Other noteworthy nuggets from the eight transition team reports include the end to hiking bail to sometimes tens of thousands of dollars for suspected undocumented immigrants; vetting expert witnesses in capital murder cases more extensively and never “expert shopping”; and releasing to the public body-cam footage of officer-involved shootings as long as it does not impede an ongoing investigation — among various recommendations from the officer-involved shooting panel headed by former Houston police chief C.O. Bradford.

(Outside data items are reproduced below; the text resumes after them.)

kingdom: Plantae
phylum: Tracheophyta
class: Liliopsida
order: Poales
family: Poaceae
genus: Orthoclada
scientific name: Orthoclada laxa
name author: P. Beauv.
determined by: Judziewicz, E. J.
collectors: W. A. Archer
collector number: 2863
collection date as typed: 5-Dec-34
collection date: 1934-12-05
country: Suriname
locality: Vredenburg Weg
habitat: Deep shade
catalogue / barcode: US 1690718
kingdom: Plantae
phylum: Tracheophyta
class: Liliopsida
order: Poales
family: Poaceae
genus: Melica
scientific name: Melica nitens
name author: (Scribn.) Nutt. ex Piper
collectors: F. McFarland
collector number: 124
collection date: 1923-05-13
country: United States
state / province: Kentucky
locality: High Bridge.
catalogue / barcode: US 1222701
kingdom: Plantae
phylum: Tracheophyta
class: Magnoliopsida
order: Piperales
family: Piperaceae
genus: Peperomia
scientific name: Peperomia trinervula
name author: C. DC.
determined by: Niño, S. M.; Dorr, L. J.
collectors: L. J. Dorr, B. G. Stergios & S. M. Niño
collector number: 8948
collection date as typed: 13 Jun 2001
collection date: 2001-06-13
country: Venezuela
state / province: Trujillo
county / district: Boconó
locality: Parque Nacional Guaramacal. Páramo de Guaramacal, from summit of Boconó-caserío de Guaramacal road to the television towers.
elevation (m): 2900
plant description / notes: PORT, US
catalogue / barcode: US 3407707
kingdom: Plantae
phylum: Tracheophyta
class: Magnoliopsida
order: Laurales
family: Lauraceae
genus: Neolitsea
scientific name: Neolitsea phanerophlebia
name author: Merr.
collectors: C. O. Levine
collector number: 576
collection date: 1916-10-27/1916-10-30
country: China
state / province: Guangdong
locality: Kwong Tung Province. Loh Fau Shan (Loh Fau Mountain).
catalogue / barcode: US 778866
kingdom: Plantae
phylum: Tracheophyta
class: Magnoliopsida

As Ogg says, you can judge her by her results in 2020. I think she’s off to a great start.
Kuffner,
I know I give you a lot grief. However, it is posts like these that keep us informed. I would have missed this if it wasn’t for you. Thank you for your diligence. While we disagree on issues I never doubt that you just want a better world for your children to live in. We both have the same end goals. I hope you have a good week.
I guess the lawyers at the DA’s office can’t figure out how to fund pretrial diversion programs.
Google the billions in sales and property tax loopholes?
Do a feasibility study on a county public bank?
Hire smarter lawyers for the DA office?
Thanks, Paul. Hope the same for you.
Joe, clearly this is another office you will need to run for to make everything work the way you think it should.
Charles,
I’d interview with you but seeeing as how everything is already explained on my website. I see no need.
Let me know when you decide to start asking 2018 county candidates and 2019 city council candidates real questions.
Joe, when you start getting more than 10% of the votes in an election, we all may start paying more attention to your website’s stated positions. As an example, I’m wondering how exactly you’d be able to make Community College ‘free to everyone’.
CL,
Just ask the other republic states that have done it.
Maybe if michael kubosh and amanda edwards were a little brighter they could google tax loopholes like i did and advocate for them to be closed.
Seeing as how im the only democratic candidate on the ballot, so far, for prct 2.
I’ll probably get at least 30-40% of the total vote without any money or endorsements.